Aomame, sin decir nada y con los ojos entrecerrados, esperó a que el señor hablara.

–Mire, ahí hay un espacio al que podría arrimar el coche –explicó el conductor, señalando hacia delante–. Donde está el panel grande de Esso.

Aomame fijó la vista y vio un espacio de estacionamiento en caso de accidente a la izquierda del segundo carril. Como en la metropolitana no hay arcenes, en ciertos sitios habían habilitado lugares de evacuación para emergencias. Tenían una cabina amarilla con un teléfono de emergencia desde el cual se podía contactar con la administración de autopistas. En aquel momento no había allí ningún coche parado. En el tejado del edificio que separaba aquel carril del carril contrario había un enorme panel publicitario de la compañía petrolera Esso. Consistía en un sonriente tigre que tenía en la mano la manguera de un surtidor de gasolina.

–El asunto es que ahí hay unas escaleras para bajar al nivel del suelo. En caso de incendio o de un gran terremoto, el conductor puede abandonar el coche y descender por ahí. Normalmente, la utilizan los obreros de mantenimiento de carreteras. Tras bajar por esas escaleras, hay una estación de la red Tokyu cerca. Si coge un tren, llegará enseguida a Shinjuku.

–No sabía que hubiera escaleras de emergencia en la metropolitana.

–Por lo general, nadie lo sabe.

–¿Pero no me meteré en un lío si las utilizo sin permiso, sin tratarse de un caso de emergencia?

El conductor tardó un poco en contestar.

–Bueno... No sé bien cómo funcionan exactamente las normas de la Corporación Nacional de Carreteras. Pero no va a molestar a nadie y, además, seguro que lo pasarían por alto. En general, en estos sitios no suele haber nadie acechando. En todas partes hay muchos empleados de la Corporación de Carreteras, pero todo el mundo sabe que en realidad hay pocos que trabajen.

–¿Qué tipo de escaleras son?

–Pues parecen unas escaleras de emergencia para incendios.

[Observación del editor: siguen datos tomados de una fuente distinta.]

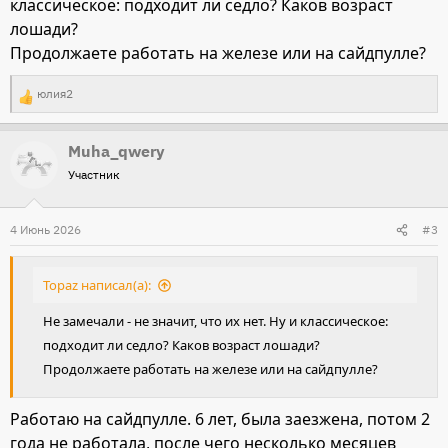
классическое: подходит ли седло? Каков возраст
лошади?
Продолжаете работать на железе или на сайдпулле?
юлия2
Р
е
Muha_qwery
а
Участник
к
ц
и
4 Июнь 2026
#3
и
:
Topaz написал(а):
Не замечали - не значит, что их нет. Ну и классическое:
подходит ли седло? Каков возраст лошади?
Продолжаете работать на железе или на сайдпулле?
Работаю на сайдпулле. 6 лет, была заезжена, потом 2
года не работала, после чего несколько месяцев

Mire, como aquellas en la parte posterior de aquel viejo hotel. No son particularmente peligrosas. Tienen la altura de un edificio de tres plantas, más o menos, pero pueden bajarse con normalidad. Aunque ahora mismo en la entrada hay una verja, no es alta y puede saltarse sin problemas.

–¿Las ha usado usted en alguna ocasión?

No respondió. Tan sólo esbozó una débil sonrisa al espejo interior. Aquella sonrisa podía interpretarse de diferentes formas.

–Depende completamente de usted –dijo el conductor, dando golpecitos en el volante con la punta de los dedos al ritmo de la música–. A mí no me importa descansar aquí sentado, escuchando buena música. Como, por mucho que haga, no podemos ir a ninguna parte, no nos queda más remedio que resignarnos. Pero, si se trata de un asunto urgente, siempre tiene el recurso de emergencia.

* Aomame puede designar una variedad de soya o puede ser sinónimo de guisante. Soramame significa haba (Vicia faba); y Edamame, vaina de soya verde. (N. del T.)